Hand over hand, we crawled forward as if we were following a trail of breadcrumbs. Finally the shape of die Hütte came out of the white—solid, substantial. I pushed my father through the door. Outside the storm howled its frustration. I shook the worst of the snow from our clothes and with effort got my father back onto the bed and laid the sleeping bags over him. I stoked the fire and made a pan of pine needle tea. As I held the mug to his lips, I could taste the thick tomato soup that Ute used to spoon-feed me when I was ill in bed, and the sharp tang of it rasped the back of my throat. There was nothing else to give my father, so I lay behind him, trying to warm his body with mine.
I lost track of how many days or nights we lay there, but on the last of them, while the blizzard blew itself out, I dreamed of Ute’s Apfelkuchen, plump and warm. I woke to a phantom smell of cinnamon and apples, which teased me out of bed to check inside the stove and sniff in each of our pans to find the source. I could still smell it when I opened the door to determine whether it was carried on the wind, only to find that the snow was receding and a brown forest was reappearing around us.

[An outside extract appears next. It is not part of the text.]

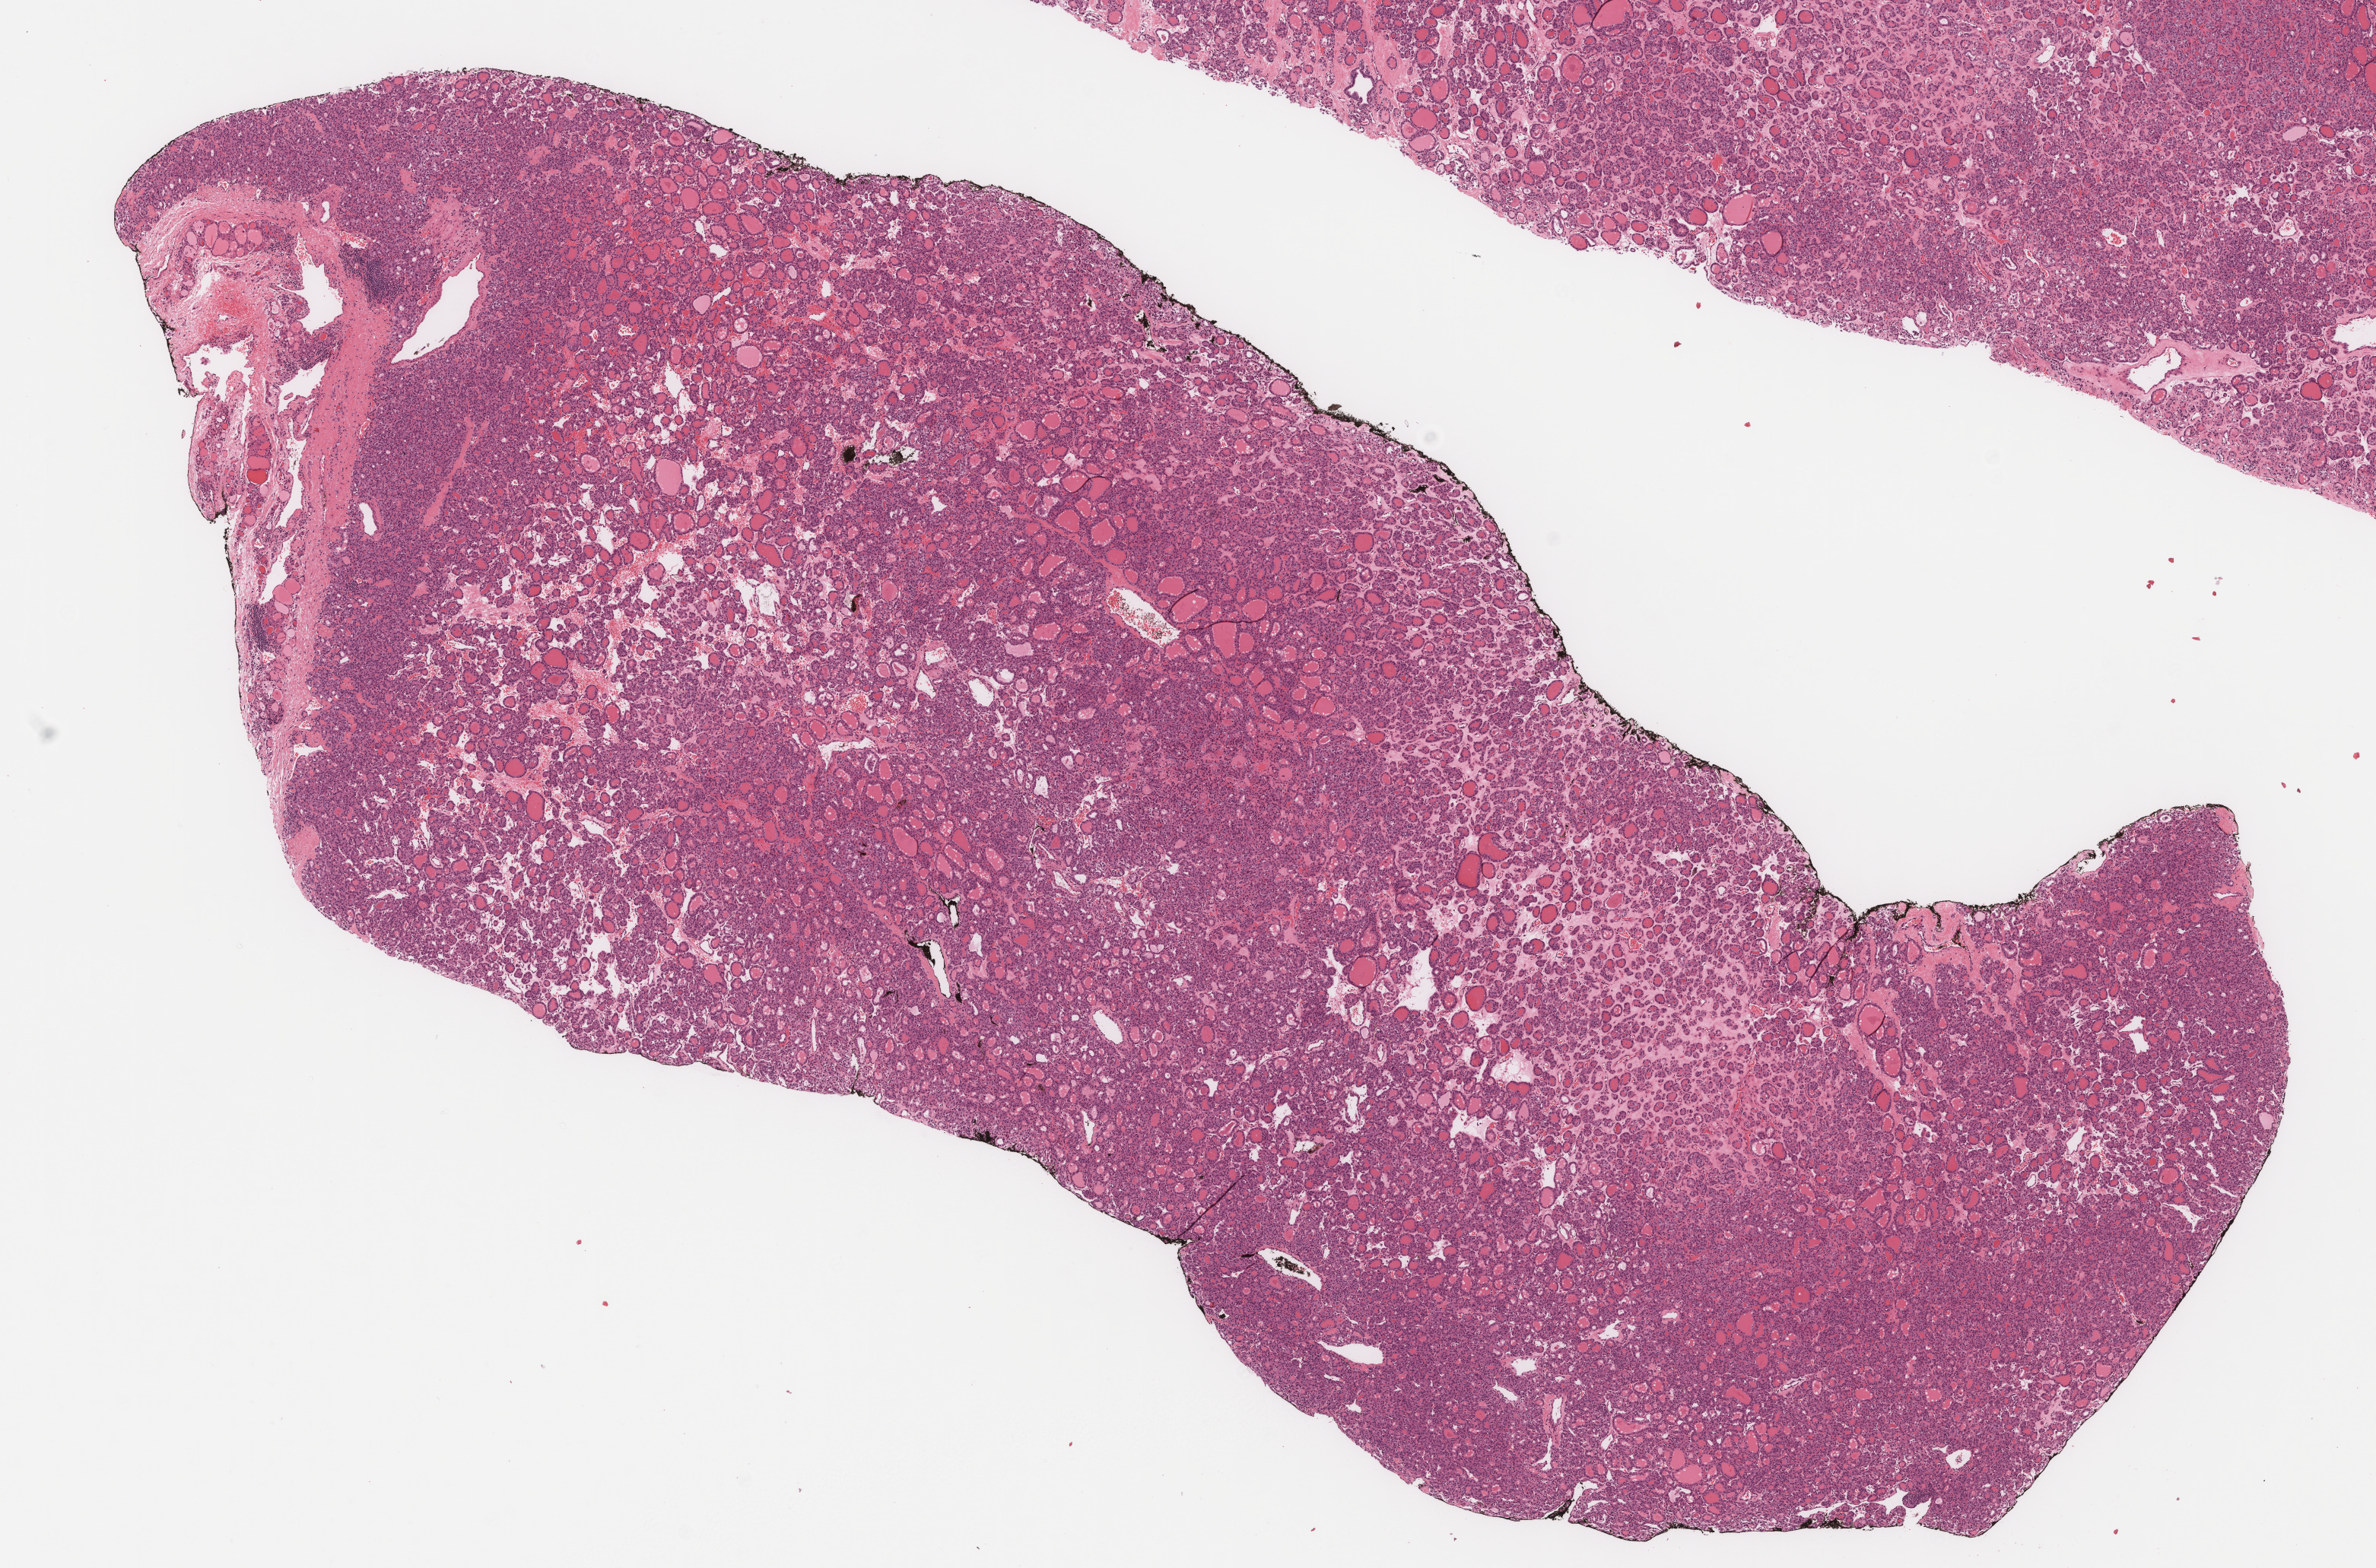
Whole-slide histology image, H&E — a low-resolution overview of the entire scanned area, about 12.6 x 8.3 mm (acquisition: 40x scan), formalin-fixed paraffin-embedded (FFPE) diagnostic section, primary tumour sample from the thyroid. Female patient; age at initial diagnosis 71 years.
Diagnosis: Papillary carcinoma, follicular variant (thyroid gland).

I checked on my father, who was still sleeping, put on his boots, and went out into the new day. I walked between the trees and they parted to allow me access. At each trap, I bent or stretched on legs that I thought might not bear my weight for much longer. I trudged up to the wintereyes, making fresh tracks on my usual paths. I rested there, trying to ignore the hollowed-out feeling inside me. When I removed my mittens and held my hands up in front of my face, my fingers shook. I curled up on the hard ground and imagined I was a small animal, a rabbit in its burrow, a hedgehog in a pile of leaves, a downy blackbird in its nest, and I shut my eyes, thinking that if I could sleep, when I woke, everything would either be better or just be gone. Instead of her cake, I dreamed of Ute. She was swimming in the Great Divide. She floated in the blackness, her pale body lit by the moon, and gave a little flick of her legs, which had become a fish’s tail. There was a steady drip as the Great Divide filled up, and I knew that, soon, Ute would swim away. The water rose higher and there was a flash of iridescent scales and then only Ute’s face until a wave took her. The noise of the water woke me, and I saw that the snow was melting and dripping from the trees.
Instead of returning, I followed the footprints of an animal, a wolf or a fox, that had trotted along one of the
mountain trails. It took me in a loop around the back of die Hütte, but not as high as where we had flown the kite in the summer. When I could look down on the rock forest far below me, I came across mounds of heather tucked amongst the south-facing boulders; perhaps the stony overhangs above had protected them from the snow, because they were flowering—purple bells studded the twiggy stalks. An insect had found the plant before I had and within the blooms had laid its grubs in gobs of spittle. I picked one up and, without inspecting it, put it in my mouth and swallowed it whole. The next one I bit down on. There was an instant, like eating an overripe berry, when the flesh gave way with a burst of thick liquid. It tasted of almonds. I ate the larvae until I was full. The rest I plucked from the heather, put in my pockets, and ran back to die Hütte, slipping and sliding down the icy mountain.
As the food came back to us, so did the music, as though the fish and the squirrels and the green buds of spring nourished not only our bodies but our minds too. I read
La Campanella
like a book I couldn’t put down; one that, in the end, I was able to recite by heart.